--- Objective A ---
In the Neo4j mailing-list thread, what example of a uniqueness constraint does Michael Hunger give for deep traversals with the traversal-API?
--- Objective B ---
Continue the Neo4j mailing-list thread from the point where it stops.

--- Page ---
::::
Re: [Neo4j] Re: Why is Neo4j slower(totally dead) with many nodes and relationships in lower specification of pc/notebook while MySQL is not?

Michael Hunger Tue, 01 Apr 2014 06:31:42 -0700

For the traversal framework check out:
http://docs.neo4j.org/chunked/milestone/tutorial-traversal.html



On Tue, Apr 1, 2014 at 3:09 PM, Rio Eduardo <[email protected]> wrote:

> Hi Michael,
>
> you said "In general if you really want to do these deep traversals you
> might be better off (in terms of performance) using the traversal-API with
> an appropriate uniqueness constraint, like node-path". Please give me any
> references so I can learn it. or Does it mean you suggest me to use Gremlin?
>
> Thank you.
>
>
> On Monday, March 31, 2014 8:09:32 PM UTC+7, Michael Hunger wrote:
>
>> Just use a dataset that you can reason about and check if they work
>> correctly.
>>
>> Hard for me to be the consistency checker on your queries :)
>>
>> In general if you really want to do these deep traversals you might be
>> better off (in terms of performance) using the traversal-API with an
>> appropriate uniqueness constraint, like node-path.
>>
>>
>>
>>
>> On Mon, Mar 31, 2014 at 1:09 PM, Rio Eduardo <[email protected]> wrote:
>>
>>> Hello again Michael.
>>>
>>> I just want to make sure that my query is correct to find friends of
>>> friends at depth of four and five. Please help me by checking my query.
>>>
>>> Query at depth of four:
>>> MATCH (U:User)-[F:Friend]->(FU:User)-[FF:Friend]->(FFU:User)
>>> WHERE U.user_id=1
>>> WITH DISTINCT U, FU, FFU
>>> WHERE FFU<>U
>>> WITH DISTINCT U, FU, FFU
>>> MATCH (FFU:User)-[FFF:Friend]->(FFFU:User)
>>> WHERE FFFU<>FU
>>> WITH DISTINCT U, FFU, FFFU
>>> MATCH (FFFU:User)-[FFFF:Friend]->(FFFFU:User)
::::
--- Listed entries ---
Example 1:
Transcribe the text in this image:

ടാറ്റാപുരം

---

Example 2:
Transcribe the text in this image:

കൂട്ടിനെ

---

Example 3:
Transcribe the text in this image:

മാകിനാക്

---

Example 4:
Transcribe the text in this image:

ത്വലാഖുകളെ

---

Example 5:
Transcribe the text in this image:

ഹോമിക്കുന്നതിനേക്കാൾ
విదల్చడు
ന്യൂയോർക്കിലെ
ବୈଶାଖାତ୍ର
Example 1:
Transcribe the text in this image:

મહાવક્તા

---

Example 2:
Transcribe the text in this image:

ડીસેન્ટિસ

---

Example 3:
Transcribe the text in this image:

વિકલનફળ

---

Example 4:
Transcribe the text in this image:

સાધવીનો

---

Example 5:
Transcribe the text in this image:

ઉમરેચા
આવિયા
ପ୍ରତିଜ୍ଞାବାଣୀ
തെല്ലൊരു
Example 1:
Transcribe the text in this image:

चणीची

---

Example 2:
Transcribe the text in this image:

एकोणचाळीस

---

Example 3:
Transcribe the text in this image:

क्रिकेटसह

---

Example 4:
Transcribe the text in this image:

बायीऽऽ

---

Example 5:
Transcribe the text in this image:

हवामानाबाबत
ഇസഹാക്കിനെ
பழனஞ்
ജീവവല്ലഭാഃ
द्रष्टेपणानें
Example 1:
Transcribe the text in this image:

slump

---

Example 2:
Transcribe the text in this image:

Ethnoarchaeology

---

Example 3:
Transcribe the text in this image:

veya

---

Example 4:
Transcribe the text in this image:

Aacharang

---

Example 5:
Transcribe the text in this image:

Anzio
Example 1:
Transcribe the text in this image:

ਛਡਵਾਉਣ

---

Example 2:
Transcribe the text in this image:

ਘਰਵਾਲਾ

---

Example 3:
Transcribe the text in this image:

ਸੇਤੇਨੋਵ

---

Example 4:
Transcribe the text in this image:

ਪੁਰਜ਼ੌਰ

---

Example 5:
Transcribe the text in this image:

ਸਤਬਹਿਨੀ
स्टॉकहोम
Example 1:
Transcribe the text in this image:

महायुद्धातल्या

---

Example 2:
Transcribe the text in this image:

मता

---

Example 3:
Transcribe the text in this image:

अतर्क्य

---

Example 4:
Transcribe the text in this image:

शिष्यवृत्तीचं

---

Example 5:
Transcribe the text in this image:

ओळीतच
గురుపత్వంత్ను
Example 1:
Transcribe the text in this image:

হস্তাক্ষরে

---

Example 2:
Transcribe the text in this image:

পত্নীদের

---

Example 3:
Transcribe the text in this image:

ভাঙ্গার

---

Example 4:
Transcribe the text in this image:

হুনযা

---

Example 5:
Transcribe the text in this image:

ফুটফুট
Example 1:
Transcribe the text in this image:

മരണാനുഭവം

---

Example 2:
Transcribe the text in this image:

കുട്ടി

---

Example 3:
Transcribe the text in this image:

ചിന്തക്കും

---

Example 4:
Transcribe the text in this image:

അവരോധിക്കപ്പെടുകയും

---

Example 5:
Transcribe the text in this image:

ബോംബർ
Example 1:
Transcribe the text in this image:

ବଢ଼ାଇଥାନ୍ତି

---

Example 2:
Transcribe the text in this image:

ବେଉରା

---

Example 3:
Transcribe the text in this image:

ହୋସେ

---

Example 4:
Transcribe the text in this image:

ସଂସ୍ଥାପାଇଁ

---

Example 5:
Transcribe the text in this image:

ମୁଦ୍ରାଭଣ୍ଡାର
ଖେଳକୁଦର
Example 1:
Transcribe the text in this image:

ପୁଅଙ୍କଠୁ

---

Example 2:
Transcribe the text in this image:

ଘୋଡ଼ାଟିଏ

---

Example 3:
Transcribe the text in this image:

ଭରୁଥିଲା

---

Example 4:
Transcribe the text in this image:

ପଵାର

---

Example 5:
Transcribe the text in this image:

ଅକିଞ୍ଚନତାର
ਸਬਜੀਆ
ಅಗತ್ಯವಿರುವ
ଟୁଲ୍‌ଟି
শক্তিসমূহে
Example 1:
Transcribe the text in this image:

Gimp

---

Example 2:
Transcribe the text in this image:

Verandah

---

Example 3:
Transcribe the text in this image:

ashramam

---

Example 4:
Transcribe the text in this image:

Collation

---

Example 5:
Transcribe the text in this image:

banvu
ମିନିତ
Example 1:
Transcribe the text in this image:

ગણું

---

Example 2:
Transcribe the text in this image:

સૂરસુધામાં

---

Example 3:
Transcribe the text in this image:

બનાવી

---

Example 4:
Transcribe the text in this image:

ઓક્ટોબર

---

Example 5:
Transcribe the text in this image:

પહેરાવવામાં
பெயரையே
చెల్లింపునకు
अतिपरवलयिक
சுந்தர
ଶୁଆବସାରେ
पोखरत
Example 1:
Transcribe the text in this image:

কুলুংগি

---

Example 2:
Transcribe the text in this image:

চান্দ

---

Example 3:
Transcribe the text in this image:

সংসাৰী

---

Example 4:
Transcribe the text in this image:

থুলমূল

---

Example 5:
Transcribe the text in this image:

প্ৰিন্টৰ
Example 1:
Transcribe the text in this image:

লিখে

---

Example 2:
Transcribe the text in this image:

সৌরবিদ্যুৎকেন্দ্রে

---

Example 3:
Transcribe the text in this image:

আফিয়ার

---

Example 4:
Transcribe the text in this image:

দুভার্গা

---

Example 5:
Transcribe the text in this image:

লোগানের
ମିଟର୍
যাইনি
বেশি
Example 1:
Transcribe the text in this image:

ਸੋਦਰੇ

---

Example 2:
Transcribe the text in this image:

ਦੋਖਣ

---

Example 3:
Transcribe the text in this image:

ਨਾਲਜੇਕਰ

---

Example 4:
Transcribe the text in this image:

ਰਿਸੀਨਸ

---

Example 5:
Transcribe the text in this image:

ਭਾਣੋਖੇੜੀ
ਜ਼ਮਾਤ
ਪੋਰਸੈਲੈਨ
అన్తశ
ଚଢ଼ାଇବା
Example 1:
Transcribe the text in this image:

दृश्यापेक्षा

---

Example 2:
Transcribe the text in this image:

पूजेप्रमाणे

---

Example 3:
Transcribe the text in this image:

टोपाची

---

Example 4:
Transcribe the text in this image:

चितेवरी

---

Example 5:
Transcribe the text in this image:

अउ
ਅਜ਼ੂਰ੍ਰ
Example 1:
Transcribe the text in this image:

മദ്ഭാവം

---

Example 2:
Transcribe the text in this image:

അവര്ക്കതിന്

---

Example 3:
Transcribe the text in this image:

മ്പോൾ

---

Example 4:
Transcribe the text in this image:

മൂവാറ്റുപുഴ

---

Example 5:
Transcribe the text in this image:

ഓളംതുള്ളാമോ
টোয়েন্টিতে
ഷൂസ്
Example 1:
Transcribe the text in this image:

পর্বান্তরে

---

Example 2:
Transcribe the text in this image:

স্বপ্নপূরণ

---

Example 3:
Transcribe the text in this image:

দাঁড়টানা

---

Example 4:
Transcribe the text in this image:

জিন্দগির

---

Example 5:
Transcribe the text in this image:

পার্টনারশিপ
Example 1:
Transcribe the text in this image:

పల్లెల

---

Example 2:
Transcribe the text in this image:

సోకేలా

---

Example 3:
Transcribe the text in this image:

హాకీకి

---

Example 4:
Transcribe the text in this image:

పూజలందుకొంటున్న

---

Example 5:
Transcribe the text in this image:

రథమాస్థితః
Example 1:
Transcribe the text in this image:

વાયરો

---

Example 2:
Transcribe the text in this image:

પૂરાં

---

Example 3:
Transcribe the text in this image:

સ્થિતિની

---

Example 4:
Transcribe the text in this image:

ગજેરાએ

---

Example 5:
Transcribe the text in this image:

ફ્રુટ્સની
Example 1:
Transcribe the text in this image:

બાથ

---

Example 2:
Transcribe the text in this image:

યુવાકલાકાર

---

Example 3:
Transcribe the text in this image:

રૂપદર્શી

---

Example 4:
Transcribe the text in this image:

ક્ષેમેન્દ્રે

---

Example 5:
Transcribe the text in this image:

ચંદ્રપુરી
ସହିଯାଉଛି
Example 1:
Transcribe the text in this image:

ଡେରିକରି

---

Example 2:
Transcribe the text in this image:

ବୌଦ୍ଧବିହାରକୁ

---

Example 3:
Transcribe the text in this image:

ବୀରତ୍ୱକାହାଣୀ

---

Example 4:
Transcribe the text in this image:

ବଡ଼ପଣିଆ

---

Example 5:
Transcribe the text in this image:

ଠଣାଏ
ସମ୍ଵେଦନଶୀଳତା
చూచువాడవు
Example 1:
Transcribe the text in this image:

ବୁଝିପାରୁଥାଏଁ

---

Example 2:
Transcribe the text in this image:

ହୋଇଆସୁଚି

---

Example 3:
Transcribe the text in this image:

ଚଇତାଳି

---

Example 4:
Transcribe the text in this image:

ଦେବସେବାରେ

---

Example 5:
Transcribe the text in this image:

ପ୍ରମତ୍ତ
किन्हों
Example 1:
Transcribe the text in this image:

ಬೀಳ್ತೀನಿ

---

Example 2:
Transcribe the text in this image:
::::
--- Task response A ---
Node-path.

--- Task response B ---
>>> WHERE FFFFU<>FFU AND FFFFU<>U AND NOT (U)-[:Friend]->(FFFFU)
>>> RETURN DISTINCT FFFFU.username;
>>>
>>> Query at depth of five:
>>> MATCH (U:User)-[F:Friend]->(FU:User)-[FF:Friend]->(FFU:User)
>>> WHERE U.user_id=1
>>> WITH DISTINCT U, FU, FFU
>>> WHERE FFU<>U
>>> WITH DISTINCT U, FU, FFU
>>> MATCH (FFU:User)-[FFF:Friend]->(FFFU:User)
>>> WHERE FFFU<>FU
>>> WITH DISTINCT U, FFU, FFFU
>>> MATCH (FFFU:User)-[FFFF:Friend]->(FFFFU:User)
>>> WHERE FFFFU<>FFU
>>> WITH DISTINCT U, FFFU, FFFFU
>>> MATCH (FFFFU:User)-[FFFFF:Friend]->(FFFFFU:User)
>>> WHERE FFFFFU<>FFFU AND FFFFFU<>U AND NOT (U)-[:Friend]->(FFFFFU)
>>> RETURN DISTINCT FFFFFU.username;
>>>
>>> I need your help so much.
>>> Thank you.
>>>
>>>
>>> On Sunday, March 30, 2014 7:42:27 PM UTC+7, Michael Hunger wrote:
>>>
>>>> Split it up in one more intermediate step, the intermediate steps are
>>>> there to get the cardinality down, so it doesn't have to match billions of
>>>> paths, only millions or 100k
>>>>
>>>> MATCH (U:User)-[F:Friend]->(FU:User)-[FF:Friend]->(FFU:User)-[FFF:
>>>> Friend]->(FFFU:User)
>>>> WHERE U.user_id=1
>>>> WITH DISTINCT U, FU, FFU
>>>> WHERE FFU<>U
>>>> WITH DISTINCT U, FFU
>>>> MATCH (FFU:User)-[FFF:Friend]->(FFFU:User)
>>>> WHERE NOT (U)-[:Friend]->(FFFU)
>>>> RETURN distinct FFFU.username;
>>>>
>>>>
>>>>
>>>>
>>>> On Sun, Mar 30, 2014 at 1:29 PM, Rio Eduardo <[email protected]>wrote:
>>>>
>>>>> Please help me again Michael.
>>>>>
>>>>> You ever said:
>>>>>
>>>>> I would also change:
>>>>>
>>>>> MATCH (U:User)-[F:Friend]->(FU:User)-[FF:Friend]->(FFU:User)
>>>>> WHERE U.user_id=1 AND FFU.user_id<>U.user_id AND NOT
>>>>> (U)-[:Friend]->(FFU)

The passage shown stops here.